Exercise tasks:
A. Set down, word for word, the part of the passage on mediated deliberation below that starts with "Mediated deliberation follows" and goes on through "procedurally correct decisions.".
B. In the passage on mediated deliberation below, who proposes that mediated deliberation be a "division of labor"?
C. The passage on mediated deliberation below names the things that communication professionals of the media relay to the public. List them all.

Passage:
---*---

= Mediated deliberation =

Role of media in democracy

Mediated deliberation is a form of deliberation that is achieved through the media which acts as a mediator between the mass public and elected officials. The communication professionals of the media relay information, values, and diverse points of view to the public in order for effective public deliberation to occur. Benjamin Page proposes mediated deliberation be a "division of labor" with the idea of using the media to deliver information between the elected officials and the public because modern problems make it impossible to rely on the elected officials to deliberate for the public. The role of the media is to encourage discussion amongst the citizens to keep them engaged with their elected officials.

==Ideal form ==

Mediated deliberation follows the conception of a deliberative democracy. According to Jürgen Habermas, a German philosopher, "no modern political process could function effectively without the "professionals of the media system" and the various elites who produce mediated political communication." This ideal mediated deliberation would:
to mobilize and pool relevant issues and required information, and to specify interpretations; to process such contributions discursively by means of proper arguments for and against; and to generate rationally motivated yes and no attitudes [i.e., public opinions] that are expected to determine the outcome of procedurally correct decisions.

Through this ideal model, mediated deliberation should promote public knowledge on important issues as well as encouraging public opinion through enlightenment.

---*---

Available data:
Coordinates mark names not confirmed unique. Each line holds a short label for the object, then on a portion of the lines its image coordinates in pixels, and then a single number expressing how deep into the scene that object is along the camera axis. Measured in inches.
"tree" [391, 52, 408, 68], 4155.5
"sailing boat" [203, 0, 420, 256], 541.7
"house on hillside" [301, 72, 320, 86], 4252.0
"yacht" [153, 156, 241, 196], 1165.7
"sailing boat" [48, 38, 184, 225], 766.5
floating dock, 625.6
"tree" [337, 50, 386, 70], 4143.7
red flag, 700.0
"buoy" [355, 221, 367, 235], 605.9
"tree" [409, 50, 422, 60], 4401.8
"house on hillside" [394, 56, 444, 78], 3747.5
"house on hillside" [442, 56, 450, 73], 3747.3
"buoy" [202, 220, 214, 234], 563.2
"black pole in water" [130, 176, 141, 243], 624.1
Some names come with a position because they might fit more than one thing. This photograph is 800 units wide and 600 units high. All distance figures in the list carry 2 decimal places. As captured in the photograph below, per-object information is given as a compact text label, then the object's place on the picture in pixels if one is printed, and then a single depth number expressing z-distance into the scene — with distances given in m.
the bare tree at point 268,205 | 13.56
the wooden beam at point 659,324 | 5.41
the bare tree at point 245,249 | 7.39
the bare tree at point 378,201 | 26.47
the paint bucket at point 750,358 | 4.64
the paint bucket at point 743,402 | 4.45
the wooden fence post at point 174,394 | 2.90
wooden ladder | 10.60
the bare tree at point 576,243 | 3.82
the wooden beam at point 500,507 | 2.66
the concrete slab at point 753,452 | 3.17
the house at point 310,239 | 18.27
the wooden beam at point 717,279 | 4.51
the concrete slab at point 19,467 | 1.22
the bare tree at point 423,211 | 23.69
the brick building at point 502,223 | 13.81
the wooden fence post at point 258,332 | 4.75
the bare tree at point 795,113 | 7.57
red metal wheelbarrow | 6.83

---*---

Answers in order:
A.
Mediated deliberation follows the conception of a deliberative democracy. According to Jürgen Habermas, a German philosopher, "no modern political process could function effectively without the "professionals of the media system" and the various elites who produce mediated political communication." This ideal mediated deliberation would:
to mobilize and pool relevant issues and required information, and to specify interpretations; to process such contributions discursively by means of proper arguments for and against; and to generate rationally motivated yes and no attitudes [i.e., public opinions] that are expected to determine the outcome of procedurally correct decisions.

B. Benjamin Page

C.
- information
- values
- diverse points of view